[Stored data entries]
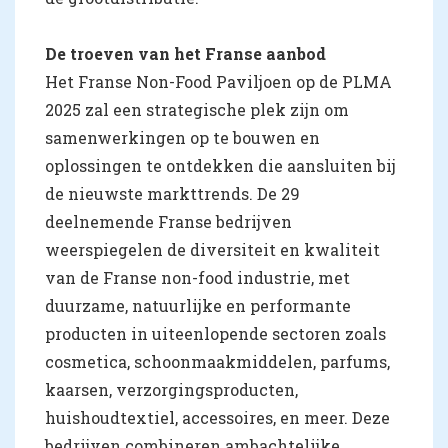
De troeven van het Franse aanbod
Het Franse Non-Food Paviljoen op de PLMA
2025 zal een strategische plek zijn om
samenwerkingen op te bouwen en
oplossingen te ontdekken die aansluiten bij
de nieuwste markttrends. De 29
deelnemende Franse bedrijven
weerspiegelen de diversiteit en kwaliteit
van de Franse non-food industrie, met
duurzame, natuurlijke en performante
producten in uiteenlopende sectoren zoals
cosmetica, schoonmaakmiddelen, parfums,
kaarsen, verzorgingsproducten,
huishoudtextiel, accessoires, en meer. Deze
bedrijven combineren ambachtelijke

» **AIM OF THE TASK**
Edit all of the data above so that each "bedrijven" becomes "ondernemingen", keeping every other line and word unchanged. Leave the picture out of your version.

» **TASK RESULT**
De troeven van het Franse aanbod
Het Franse Non-Food Paviljoen op de PLMA
2025 zal een strategische plek zijn om
samenwerkingen op te bouwen en
oplossingen te ontdekken die aansluiten bij
de nieuwste markttrends. De 29
deelnemende Franse ondernemingen
weerspiegelen de diversiteit en kwaliteit
van de Franse non-food industrie, met
duurzame, natuurlijke en performante
producten in uiteenlopende sectoren zoals
cosmetica, schoonmaakmiddelen, parfums,
kaarsen, verzorgingsproducten,
huishoudtextiel, accessoires, en meer. Deze
ondernemingen combineren ambachtelijke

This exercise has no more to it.